# Philadelphia Overdrive Library now has 116 OPEN ePub books



## luvshihtzu (Dec 19, 2008)

I just about fell over when I noticed 116 open ePub books today on Philadelphia Free Overdrive Library Internet site.  How nice for those who legally want to put these books on their Kindles without having to remove DRM.  One other thing I noticed there recently is that memberships for out of area Internet borrowers has gone up to $45 per year from the $15 it was before.  It is still a bargain.
Am off to check my other libraries to see if they have an open books on their Overdrive.

Update:
I just checked again and yes it is now actually $35 per year for out of area borrowers.  The day I looked, the $45 must have been posted in error.  $35 is way better for everyone.  I finally had time to go through the 116 ebook Open ePub list and it seemed that many of them were romances.  There were a bunch of J.A.Konrath books too.  Love his sense of humor, but I find his books are just too frightening for me.


----------



## PG4003 (Patricia) (Jan 30, 2010)

Has it gone up to $45?  I thought it was $35.  Oh well, whichever it is, I'll pay it, especially with Amazon coming on board with library lending some time this year.

Can someone explain exactly was Open ePub Books are?  Does this mean no DRM?  So if you wanted to read one of these on your Kindle, you would hae to convert it first, right?


----------



## Meemo (Oct 27, 2008)

PG4003 (Patricia) said:


> Has it gone up to $45? I thought it was $35. Oh well, whichever it is, I'll pay it, especially with Amazon coming on board with library lending some time this year.
> 
> Can someone explain exactly was Open ePub Books are? Does this mean no DRM? So if you wanted to read one of these on your Kindle, you would hae to convert it first, right?
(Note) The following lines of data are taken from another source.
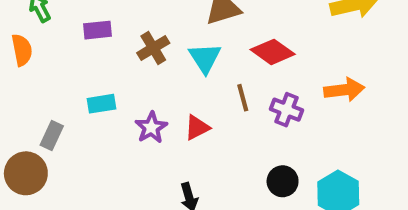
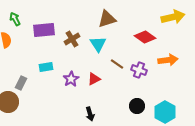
purple rectangle: (98, 30) -> (44, 30), size x1.5
red diamond: (273, 52) -> (145, 37), moved
brown line: (243, 98) -> (117, 64), turned -40

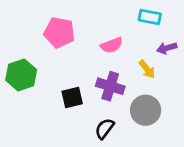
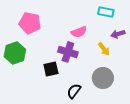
pink pentagon: (59, 33) -> (30, 23), moved
purple cross: (110, 86) -> (68, 52), moved

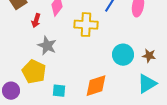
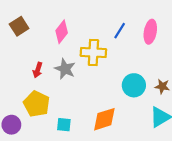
red arrow: (36, 21) -> (38, 70), moved
gray star: (47, 46) -> (65, 69), moved

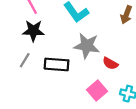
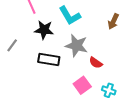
black star: (33, 31) -> (44, 30), moved
gray line: (25, 60) -> (12, 45), moved

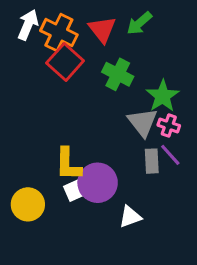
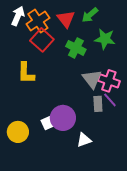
orange cross: (59, 33) -> (38, 21), turned 30
green star: (163, 96) -> (105, 39), moved, turned -30
pink cross: (169, 125) -> (109, 81), size x1.5
yellow L-shape: (68, 164) -> (26, 73), moved

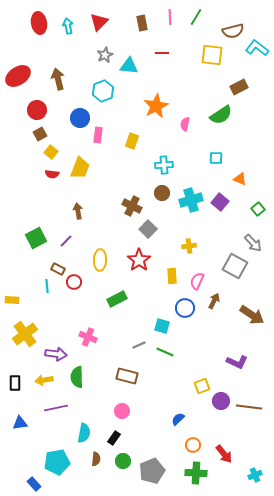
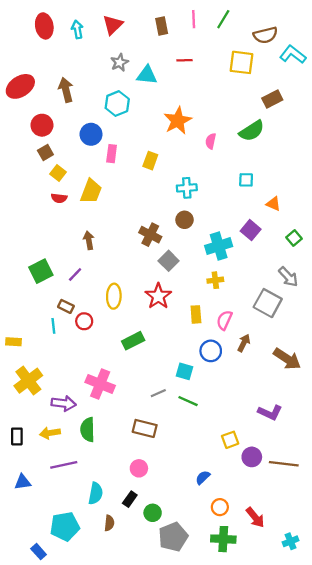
cyan cross: (191, 200) -> (219, 246), moved
pink cross: (88, 337) -> (100, 384), size x1.4
green circle: (123, 461) -> (153, 513), moved

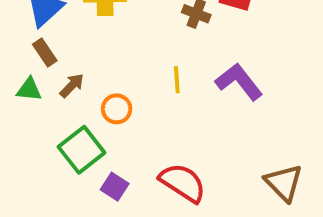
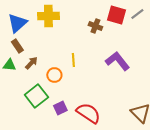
yellow line: (177, 80) -> (73, 60), moved
purple square: (115, 187) -> (60, 108), moved, turned 32

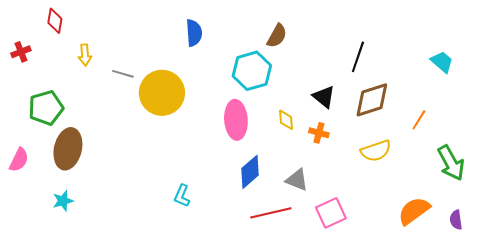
Still says $35 on the website.

Yep, Open ePub means no DRM - and you could use Calibre to convert them for Kindle.


----------



## Bren S. (May 10, 2009)

So the $35 fee is a per year fee?


----------



## Meemo (Oct 27, 2008)

Yep, $35/year - it was $15/year last year when I joined - come August I'll need to decide whether to renew at $35/year.


----------



## luvshihtzu (Dec 19, 2008)

I updated my opening post.  I just re-cehecked and it is $35 per year now for an out of area membership to Philadelphia Free Library.  All I can figure is that there was a mistake on their part when they posted $45 and then they changed it.  Or maybe they realized that at $45, not too many people were going to sign up.  $35 is much more reasonable and I did think their $15 was too low for what they were offering.  It is still a big bargain at $35 when you read as much as the people in this group does.


----------



## PG4003 (Patricia) (Jan 30, 2010)

I agree, I think $35 a year for what they offer is very reasonable.  I won't hesitate to renew mine.


----------



## Bren S. (May 10, 2009)

I was wondering how long it took for everyone's library card to arrive once you sent for it?


----------



## PG4003 (Patricia) (Jan 30, 2010)

Sugar said:


> I was wondering how long it took for everyone's library card to arrive once you sent for it?


It took about 2 weeks for me to get mine. I kept watching for my check to clear, and then several days after that I sent them an email. They then emailed me my library card number, and the actual card arrived a few days after that.


----------



## Meemo (Oct 27, 2008)

About two weeks seems to be pretty much the standard.


----------